Die Auswahl Ihres MTP-zu-LC-Kabels hängt davon ab, dass Sie die spezifischen Anforderungen Ihres Netzwerks verstehen: die Anzahl der benötigten Fasern, ob Singlemode- oder Multimode-Faser zu Ihren Entfernungsanforderungen passt, die richtige Polarität für Ihre Ausrüstung und die geeignete Kabellänge.
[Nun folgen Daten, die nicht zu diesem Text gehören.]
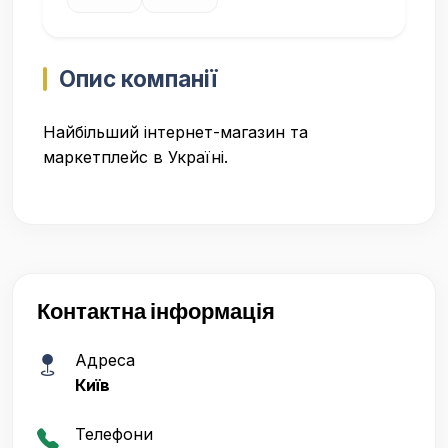
Опис компанії
Найбільший інтернет-магазин та
маркетплейс в Україні.
Контактна інформація
Адреса
Київ
Телефони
Identifizieren Sie zunächst Ihre Transceiver-Typen (QSFP+ für 40G oder QSFP28 für 100G), überprüfen Sie das Geschlecht des MPO-Steckers (normalerweise männlich), bestimmen Sie, ob Sie eine Verbindung zu anderen Transceivern oder zu Patchpanels herstellen, und messen Sie den erforderlichen Kabelführungsabstand. Wenn diese Faktoren ermittelt sind, wird die Auswahl des richtigen Kabels einfacher und nicht überwältigend.